→ **Objective**
Could you write out the project proposal's passage starting at "The reason why" and ending at "to our waste.", word for word?

Below is the final submitted proposal and theory context to my project. This is a summary of what I plan to do progressing into the graduation project.
My graduation project is an exploration of debates of consumption thorough artistic experimentation with projection mapping and immersive digital installation. This installation will be designed through a process of experimentation with the aim to express and provide a commentary world, consumption of electronic products and the rapid shortening of product lifecycle.
Projection mapping as a technology allows the artist to alter people’s perception of an object by playing with light, shade while adding, and distorting visual elements on those objects surfaces. This is done through the use of imagery, colour and line being distributed onto the object/s 3 dimensional surfaces. Meaning that it becomes more apparent within the audiences real world perception. Therefore bringing these objects more into people’s perception makes people more aware of those objects as they visual standout of audience surroundings. In connect to consumption it’s hoped making the presence of these objects more apparent and evoking a psychological effect upon the audience, allowing them to reflect upon their consumption in the future.
The reason why I projection has been selected for the purpose of this artistic exploration is that light projections employed to animate/augment a space altering it to change and morph around an audience. This distorting of peoples views gives the ability to portraying an idea while audiences are submerged within the space. Compared to other display forms such as screens, projection provides a far more immersive experience for the audience because it takes imagery of a flat surface and into the physical world, where one can interact with it. This links to many psychological studies, in relation to perception of space, gestalt theory and cognitive response. This project projection will attempt to disport audience perception, upon present day use and consumption to increase awareness of their contribution to our waste.
Cityscape 2095 by AntiVJ, Yannick Jacquet and Marc Ferrario (2012) has inspired this project in terms of context relating to depicting future events and impacting this commentary upon audiences in an immersive way. There depiction of a dystopian future where consumer brands have taken over. The architecture of the landscape is filled with concepts of a future where over development has crowded and merged city’s into distorted landscapes. This particular interesting to this project as much of the ideas within the piece is related to over consumption and the effects this has upon a futuristic world.
The target audience for the project focus on two main groups of people, hyper-consumers and materialistic driven people particularly in younger age groups. This is my target audience as they are the future generation who will be mainly experiencing the repercussion from over consumption meaning they will be directly affected. By changing there perception on consumption now whilst something can be done will be key to future generations.

→ **Entries supplied**
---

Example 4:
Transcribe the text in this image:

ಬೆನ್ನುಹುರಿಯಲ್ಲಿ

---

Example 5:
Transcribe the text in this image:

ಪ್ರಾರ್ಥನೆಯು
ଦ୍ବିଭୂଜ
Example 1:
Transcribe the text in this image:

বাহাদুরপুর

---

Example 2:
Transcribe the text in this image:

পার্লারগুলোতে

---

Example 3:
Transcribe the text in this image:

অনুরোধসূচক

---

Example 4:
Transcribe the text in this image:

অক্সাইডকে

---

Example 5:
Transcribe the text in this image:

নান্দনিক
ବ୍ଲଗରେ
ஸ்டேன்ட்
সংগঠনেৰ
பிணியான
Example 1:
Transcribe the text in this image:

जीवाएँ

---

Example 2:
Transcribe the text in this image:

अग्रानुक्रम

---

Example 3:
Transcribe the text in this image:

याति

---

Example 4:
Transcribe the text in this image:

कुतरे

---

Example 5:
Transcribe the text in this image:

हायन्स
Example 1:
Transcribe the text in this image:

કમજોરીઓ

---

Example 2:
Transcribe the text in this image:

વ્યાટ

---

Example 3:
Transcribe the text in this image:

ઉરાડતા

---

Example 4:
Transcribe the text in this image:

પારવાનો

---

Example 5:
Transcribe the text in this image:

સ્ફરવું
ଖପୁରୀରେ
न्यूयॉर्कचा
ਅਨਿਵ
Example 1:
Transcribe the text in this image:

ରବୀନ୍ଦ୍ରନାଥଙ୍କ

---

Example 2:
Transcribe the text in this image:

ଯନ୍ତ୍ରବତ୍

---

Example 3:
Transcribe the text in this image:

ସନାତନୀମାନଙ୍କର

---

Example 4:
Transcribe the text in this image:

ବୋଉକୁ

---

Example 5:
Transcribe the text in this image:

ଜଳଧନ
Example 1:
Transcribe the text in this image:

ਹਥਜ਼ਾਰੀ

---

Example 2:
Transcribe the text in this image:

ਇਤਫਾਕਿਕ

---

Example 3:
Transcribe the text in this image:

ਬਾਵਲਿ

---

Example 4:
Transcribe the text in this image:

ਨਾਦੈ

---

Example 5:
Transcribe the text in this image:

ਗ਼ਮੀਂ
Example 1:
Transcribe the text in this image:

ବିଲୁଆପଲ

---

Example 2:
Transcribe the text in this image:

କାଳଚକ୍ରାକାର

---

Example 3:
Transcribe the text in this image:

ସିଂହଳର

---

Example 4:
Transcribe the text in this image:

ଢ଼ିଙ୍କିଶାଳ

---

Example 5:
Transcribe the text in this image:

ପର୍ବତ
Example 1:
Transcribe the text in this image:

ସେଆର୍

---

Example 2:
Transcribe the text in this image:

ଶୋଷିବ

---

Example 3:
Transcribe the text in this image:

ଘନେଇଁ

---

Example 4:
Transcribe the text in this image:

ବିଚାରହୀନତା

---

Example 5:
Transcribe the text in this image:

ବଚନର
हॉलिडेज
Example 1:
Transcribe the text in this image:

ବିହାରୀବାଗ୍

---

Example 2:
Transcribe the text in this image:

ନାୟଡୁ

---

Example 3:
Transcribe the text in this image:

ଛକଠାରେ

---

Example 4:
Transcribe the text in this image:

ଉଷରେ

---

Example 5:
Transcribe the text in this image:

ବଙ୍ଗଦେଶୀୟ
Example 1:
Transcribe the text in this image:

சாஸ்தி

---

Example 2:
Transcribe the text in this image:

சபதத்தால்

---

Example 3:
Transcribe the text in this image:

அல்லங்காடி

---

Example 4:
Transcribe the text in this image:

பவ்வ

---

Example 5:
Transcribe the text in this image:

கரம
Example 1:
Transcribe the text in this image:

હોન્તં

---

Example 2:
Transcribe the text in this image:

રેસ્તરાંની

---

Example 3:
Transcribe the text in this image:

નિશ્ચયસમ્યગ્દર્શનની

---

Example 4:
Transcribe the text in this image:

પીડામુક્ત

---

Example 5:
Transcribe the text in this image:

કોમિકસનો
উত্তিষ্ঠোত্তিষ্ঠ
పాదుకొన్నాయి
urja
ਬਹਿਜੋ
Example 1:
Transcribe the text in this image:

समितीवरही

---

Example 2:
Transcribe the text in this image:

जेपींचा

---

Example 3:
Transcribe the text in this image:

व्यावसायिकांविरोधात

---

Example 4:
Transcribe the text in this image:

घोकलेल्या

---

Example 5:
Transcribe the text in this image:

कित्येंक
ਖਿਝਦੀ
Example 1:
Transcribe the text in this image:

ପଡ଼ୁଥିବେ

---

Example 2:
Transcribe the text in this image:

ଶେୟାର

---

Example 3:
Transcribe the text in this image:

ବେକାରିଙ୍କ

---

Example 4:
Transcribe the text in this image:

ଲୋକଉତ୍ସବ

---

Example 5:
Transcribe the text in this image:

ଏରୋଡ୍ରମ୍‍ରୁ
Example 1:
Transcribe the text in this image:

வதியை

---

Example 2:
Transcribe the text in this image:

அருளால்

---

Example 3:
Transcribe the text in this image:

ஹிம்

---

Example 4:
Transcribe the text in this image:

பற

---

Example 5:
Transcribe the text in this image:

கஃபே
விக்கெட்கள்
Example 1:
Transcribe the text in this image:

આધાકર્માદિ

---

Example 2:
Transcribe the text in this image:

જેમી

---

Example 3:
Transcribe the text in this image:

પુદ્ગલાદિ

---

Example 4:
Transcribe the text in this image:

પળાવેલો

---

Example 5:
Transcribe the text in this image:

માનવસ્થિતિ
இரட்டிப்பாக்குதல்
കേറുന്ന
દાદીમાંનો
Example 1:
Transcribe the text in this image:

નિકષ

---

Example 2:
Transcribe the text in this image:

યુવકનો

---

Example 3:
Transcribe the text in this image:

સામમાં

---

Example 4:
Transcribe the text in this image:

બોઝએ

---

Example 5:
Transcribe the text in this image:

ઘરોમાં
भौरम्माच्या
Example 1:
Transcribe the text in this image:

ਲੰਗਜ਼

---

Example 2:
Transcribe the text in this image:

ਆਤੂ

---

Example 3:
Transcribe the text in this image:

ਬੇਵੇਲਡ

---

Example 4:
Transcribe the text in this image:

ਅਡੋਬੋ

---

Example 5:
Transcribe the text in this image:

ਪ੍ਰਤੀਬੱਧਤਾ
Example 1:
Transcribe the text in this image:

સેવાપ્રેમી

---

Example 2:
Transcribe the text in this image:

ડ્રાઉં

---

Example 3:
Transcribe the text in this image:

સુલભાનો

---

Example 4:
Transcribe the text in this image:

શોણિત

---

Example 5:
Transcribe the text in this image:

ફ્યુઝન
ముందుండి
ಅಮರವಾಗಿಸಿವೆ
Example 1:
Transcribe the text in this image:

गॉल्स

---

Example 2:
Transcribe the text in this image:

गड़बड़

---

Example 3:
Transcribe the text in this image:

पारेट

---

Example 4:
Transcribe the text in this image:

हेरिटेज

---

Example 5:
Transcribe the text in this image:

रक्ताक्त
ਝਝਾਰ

→ **The result**
The reason why I projection has been selected for the purpose of this artistic exploration is that light projections employed to animate/augment a space altering it to change and morph around an audience. This distorting of peoples views gives the ability to portraying an idea while audiences are submerged within the space. Compared to other display forms such as screens, projection provides a far more immersive experience for the audience because it takes imagery of a flat surface and into the physical world, where one can interact with it. This links to many psychological studies, in relation to perception of space, gestalt theory and cognitive response. This project projection will attempt to disport audience perception, upon present day use and consumption to increase awareness of their contribution to our waste.